— PROBLEM DETAILS —
Nothing below is to be printed except the lines between the line holding "left shoulder: (662, 61)" and the line holding "left shoulder: (734, 255)", inclusive, each exactly as it appears.

[People photos with keypoints]
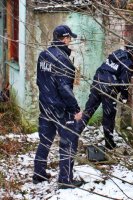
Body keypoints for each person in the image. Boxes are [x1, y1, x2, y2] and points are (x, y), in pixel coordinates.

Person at [33, 25, 84, 189]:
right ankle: (65, 179)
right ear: (65, 38)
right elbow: (65, 89)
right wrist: (75, 109)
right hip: (61, 109)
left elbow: (39, 81)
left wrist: (47, 99)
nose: (70, 42)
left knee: (45, 141)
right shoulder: (64, 60)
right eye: (70, 38)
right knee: (68, 142)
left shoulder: (43, 56)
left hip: (45, 106)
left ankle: (39, 173)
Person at [76, 46, 133, 149]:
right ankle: (109, 144)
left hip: (97, 83)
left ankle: (73, 135)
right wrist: (124, 96)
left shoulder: (115, 54)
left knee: (88, 111)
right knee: (108, 117)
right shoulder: (128, 62)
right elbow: (124, 82)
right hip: (109, 89)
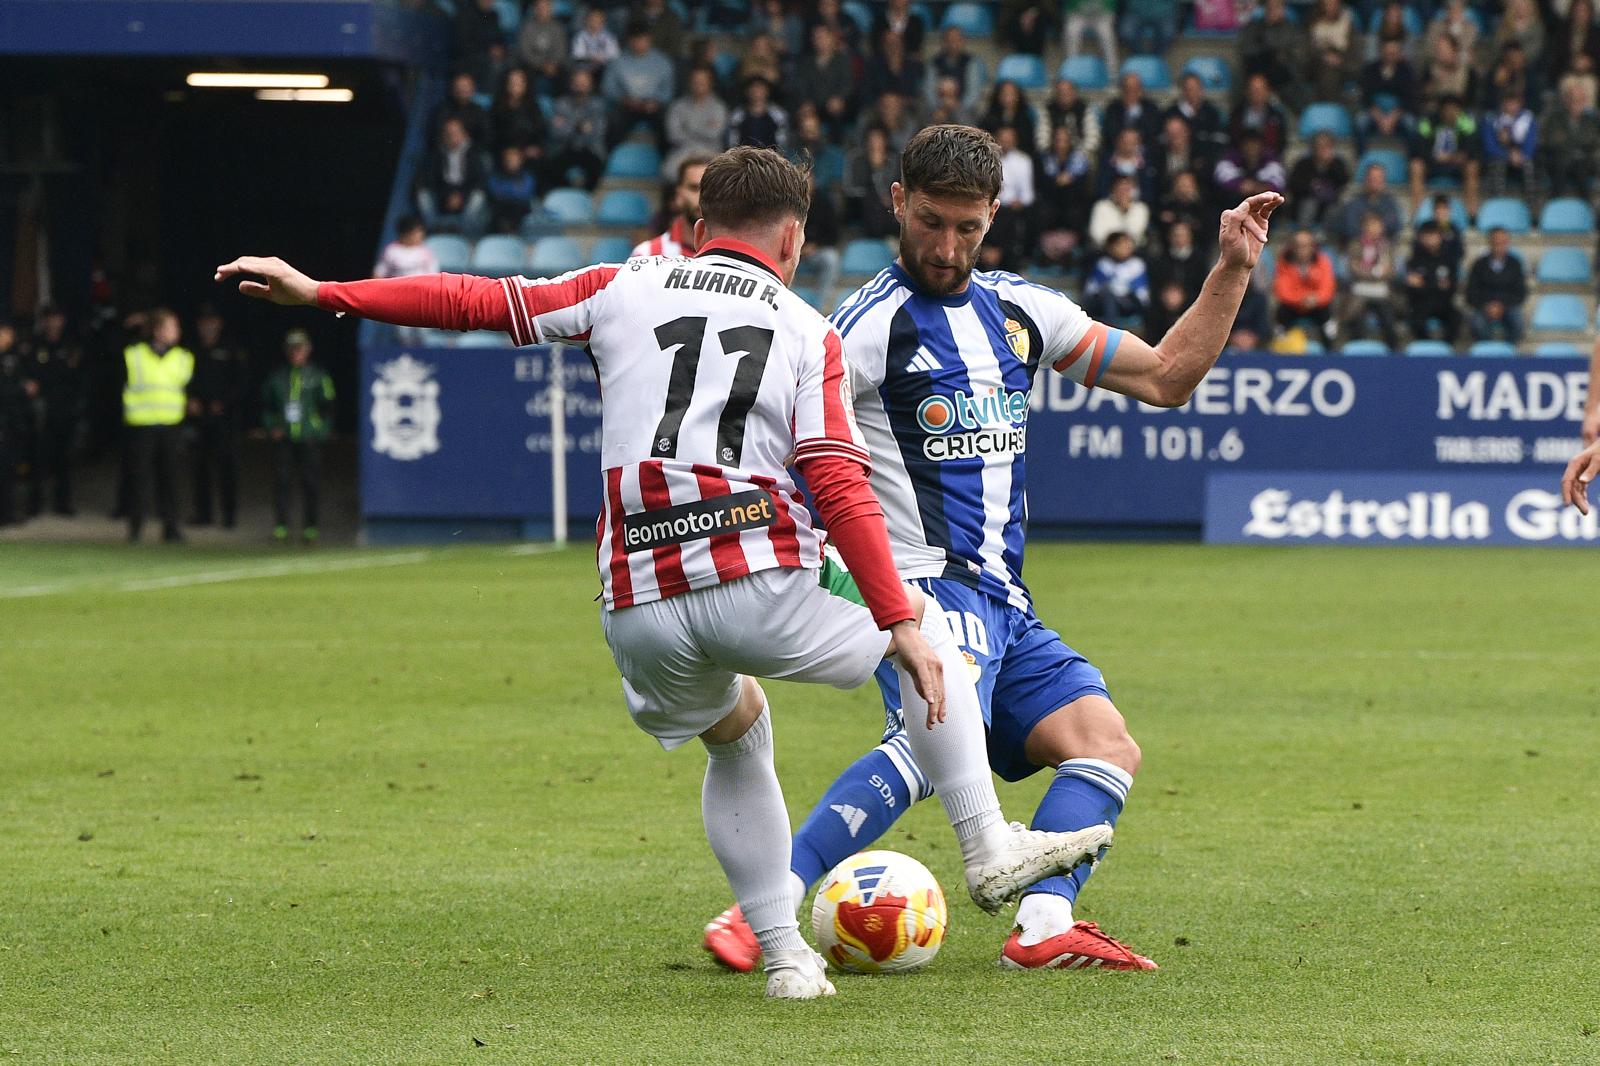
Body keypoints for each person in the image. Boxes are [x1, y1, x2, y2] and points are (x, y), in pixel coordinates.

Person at [216, 145, 1110, 1001]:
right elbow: (837, 478)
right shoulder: (805, 328)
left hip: (638, 601)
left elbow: (472, 299)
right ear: (793, 239)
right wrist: (899, 621)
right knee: (931, 633)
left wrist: (324, 290)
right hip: (757, 572)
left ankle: (787, 958)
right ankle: (988, 844)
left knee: (738, 732)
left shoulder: (620, 286)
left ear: (695, 224)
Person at [698, 125, 1280, 975]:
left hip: (1007, 600)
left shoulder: (1021, 311)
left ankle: (1043, 925)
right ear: (897, 201)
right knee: (930, 744)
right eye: (931, 222)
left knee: (1105, 746)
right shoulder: (859, 329)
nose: (947, 246)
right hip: (927, 590)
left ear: (995, 215)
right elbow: (779, 442)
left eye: (967, 229)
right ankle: (766, 905)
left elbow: (1166, 377)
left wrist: (1231, 267)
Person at [121, 308, 193, 543]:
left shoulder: (183, 357)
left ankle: (171, 527)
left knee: (171, 480)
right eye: (172, 327)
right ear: (158, 330)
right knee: (139, 479)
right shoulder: (134, 353)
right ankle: (136, 527)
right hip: (141, 425)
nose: (177, 332)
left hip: (171, 425)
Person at [260, 329, 334, 544]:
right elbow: (266, 407)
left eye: (299, 348)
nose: (296, 353)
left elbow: (328, 408)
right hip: (284, 439)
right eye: (292, 348)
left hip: (308, 438)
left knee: (310, 482)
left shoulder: (318, 376)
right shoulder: (277, 377)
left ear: (307, 349)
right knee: (282, 482)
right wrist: (272, 427)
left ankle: (310, 527)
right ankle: (281, 526)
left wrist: (319, 431)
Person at [186, 307, 248, 529]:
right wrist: (190, 399)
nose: (207, 324)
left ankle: (229, 515)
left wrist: (224, 403)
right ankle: (203, 513)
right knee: (200, 466)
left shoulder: (231, 348)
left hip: (225, 420)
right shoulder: (192, 349)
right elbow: (185, 378)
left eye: (211, 320)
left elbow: (241, 383)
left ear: (219, 322)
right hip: (200, 418)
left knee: (227, 467)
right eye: (203, 320)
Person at [25, 306, 81, 518]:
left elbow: (74, 377)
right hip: (43, 411)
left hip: (65, 410)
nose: (53, 323)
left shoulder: (70, 345)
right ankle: (35, 503)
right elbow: (34, 375)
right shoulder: (36, 344)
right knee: (38, 459)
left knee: (64, 460)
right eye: (49, 319)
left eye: (56, 318)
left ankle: (63, 502)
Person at [601, 25, 675, 148]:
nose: (640, 43)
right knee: (614, 122)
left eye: (643, 40)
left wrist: (656, 102)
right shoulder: (618, 61)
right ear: (630, 41)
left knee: (667, 124)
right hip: (626, 104)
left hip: (653, 106)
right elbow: (608, 88)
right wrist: (624, 99)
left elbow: (668, 91)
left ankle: (666, 158)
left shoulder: (662, 61)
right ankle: (609, 156)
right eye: (636, 40)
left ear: (649, 40)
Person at [416, 116, 489, 238]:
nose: (452, 136)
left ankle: (467, 236)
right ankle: (434, 230)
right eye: (448, 133)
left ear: (464, 134)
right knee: (422, 194)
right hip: (444, 194)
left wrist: (461, 195)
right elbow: (429, 180)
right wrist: (447, 195)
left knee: (478, 196)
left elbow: (479, 180)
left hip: (466, 193)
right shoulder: (436, 154)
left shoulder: (474, 153)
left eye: (455, 133)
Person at [1341, 214, 1400, 348]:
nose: (1375, 229)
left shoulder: (1387, 246)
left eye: (1378, 226)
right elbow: (1353, 268)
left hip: (1382, 291)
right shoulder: (1355, 245)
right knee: (1357, 321)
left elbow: (1391, 270)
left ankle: (1394, 352)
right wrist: (1376, 273)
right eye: (1371, 226)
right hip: (1360, 289)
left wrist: (1368, 272)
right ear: (1364, 228)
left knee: (1388, 320)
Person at [548, 67, 609, 191]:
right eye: (577, 83)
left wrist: (568, 124)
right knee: (553, 167)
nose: (581, 86)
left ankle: (585, 199)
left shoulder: (598, 105)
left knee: (595, 168)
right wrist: (580, 127)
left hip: (590, 149)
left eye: (584, 83)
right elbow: (556, 132)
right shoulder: (561, 104)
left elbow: (597, 133)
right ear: (571, 84)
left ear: (591, 85)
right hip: (565, 147)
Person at [632, 156, 708, 256]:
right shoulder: (647, 253)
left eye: (710, 188)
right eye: (694, 188)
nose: (701, 197)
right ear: (678, 195)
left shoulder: (734, 255)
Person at [1465, 227, 1527, 344]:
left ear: (1507, 243)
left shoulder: (1515, 264)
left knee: (1518, 323)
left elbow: (1520, 292)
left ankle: (1508, 351)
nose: (1499, 245)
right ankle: (1487, 351)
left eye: (1502, 241)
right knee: (1476, 324)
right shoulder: (1479, 264)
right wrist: (1487, 305)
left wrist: (1501, 305)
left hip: (1508, 306)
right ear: (1490, 242)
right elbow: (1471, 292)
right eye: (1496, 241)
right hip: (1484, 306)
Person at [663, 67, 727, 180]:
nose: (699, 84)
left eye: (703, 81)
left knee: (720, 176)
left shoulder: (719, 107)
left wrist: (688, 128)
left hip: (711, 151)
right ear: (690, 83)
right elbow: (674, 135)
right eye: (695, 81)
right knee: (668, 172)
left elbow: (714, 134)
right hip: (684, 150)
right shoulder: (678, 106)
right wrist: (704, 128)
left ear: (710, 83)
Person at [1272, 230, 1336, 340]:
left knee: (1327, 314)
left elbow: (1327, 287)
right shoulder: (1284, 262)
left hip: (1317, 304)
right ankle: (1280, 341)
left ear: (1312, 247)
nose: (1302, 250)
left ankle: (1330, 347)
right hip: (1292, 305)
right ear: (1292, 247)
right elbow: (1283, 290)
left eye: (1306, 246)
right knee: (1281, 312)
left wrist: (1316, 299)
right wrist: (1301, 299)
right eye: (1298, 246)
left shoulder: (1323, 261)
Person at [1404, 221, 1460, 342]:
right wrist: (1435, 285)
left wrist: (1425, 284)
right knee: (1415, 319)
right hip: (1421, 303)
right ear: (1421, 238)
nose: (1430, 239)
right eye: (1427, 235)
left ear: (1440, 237)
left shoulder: (1449, 260)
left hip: (1443, 302)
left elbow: (1452, 286)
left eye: (1433, 235)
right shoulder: (1414, 261)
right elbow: (1411, 288)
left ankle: (1446, 348)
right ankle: (1427, 347)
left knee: (1457, 317)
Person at [1083, 231, 1150, 328]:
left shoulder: (1137, 264)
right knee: (1107, 294)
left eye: (1128, 244)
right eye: (1120, 244)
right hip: (1105, 301)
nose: (1125, 248)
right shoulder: (1103, 264)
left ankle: (1110, 330)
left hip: (1129, 303)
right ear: (1110, 247)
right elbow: (1091, 290)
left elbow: (1142, 296)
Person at [1287, 131, 1351, 229]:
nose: (1323, 149)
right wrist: (1311, 186)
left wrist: (1330, 164)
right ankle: (1304, 233)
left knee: (1336, 209)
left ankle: (1327, 237)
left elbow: (1344, 181)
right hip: (1306, 201)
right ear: (1313, 148)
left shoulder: (1337, 164)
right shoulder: (1303, 164)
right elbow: (1293, 185)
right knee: (1309, 205)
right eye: (1320, 146)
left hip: (1330, 203)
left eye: (1327, 146)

— OUTPUT —
left shoulder: (662, 61)
right ankle: (609, 156)
right eye: (636, 40)
left ear: (649, 40)
Person at [416, 116, 489, 238]:
nose: (452, 136)
left ankle: (467, 236)
right ankle: (434, 230)
right eye: (448, 133)
left ear: (464, 134)
right knee: (422, 194)
right hip: (444, 194)
left wrist: (461, 195)
right elbow: (429, 180)
right wrist: (447, 195)
left knee: (478, 196)
left elbow: (479, 180)
left hip: (466, 193)
right shoulder: (436, 154)
left shoulder: (474, 153)
left eye: (455, 133)
Person at [1341, 214, 1400, 348]:
nose: (1375, 229)
left shoulder: (1387, 246)
left eye: (1378, 226)
right elbow: (1353, 268)
left hip: (1382, 291)
right shoulder: (1355, 245)
right knee: (1357, 321)
left elbow: (1391, 270)
left ankle: (1394, 352)
right wrist: (1376, 273)
right eye: (1371, 226)
right hip: (1360, 289)
left wrist: (1368, 272)
right ear: (1364, 228)
left knee: (1388, 320)
Person at [548, 67, 609, 191]:
right eye: (577, 83)
left wrist: (568, 124)
right knee: (553, 167)
nose: (581, 86)
left ankle: (585, 199)
left shoulder: (598, 105)
left knee: (595, 168)
right wrist: (580, 127)
left hip: (590, 149)
left eye: (584, 83)
right elbow: (556, 132)
right shoulder: (561, 104)
left elbow: (597, 133)
right ear: (571, 84)
left ear: (591, 85)
right hip: (565, 147)
Person at [632, 156, 708, 256]:
right shoulder: (647, 253)
left eye: (710, 188)
right eye: (694, 188)
nose: (701, 197)
right ear: (678, 195)
left shoulder: (734, 255)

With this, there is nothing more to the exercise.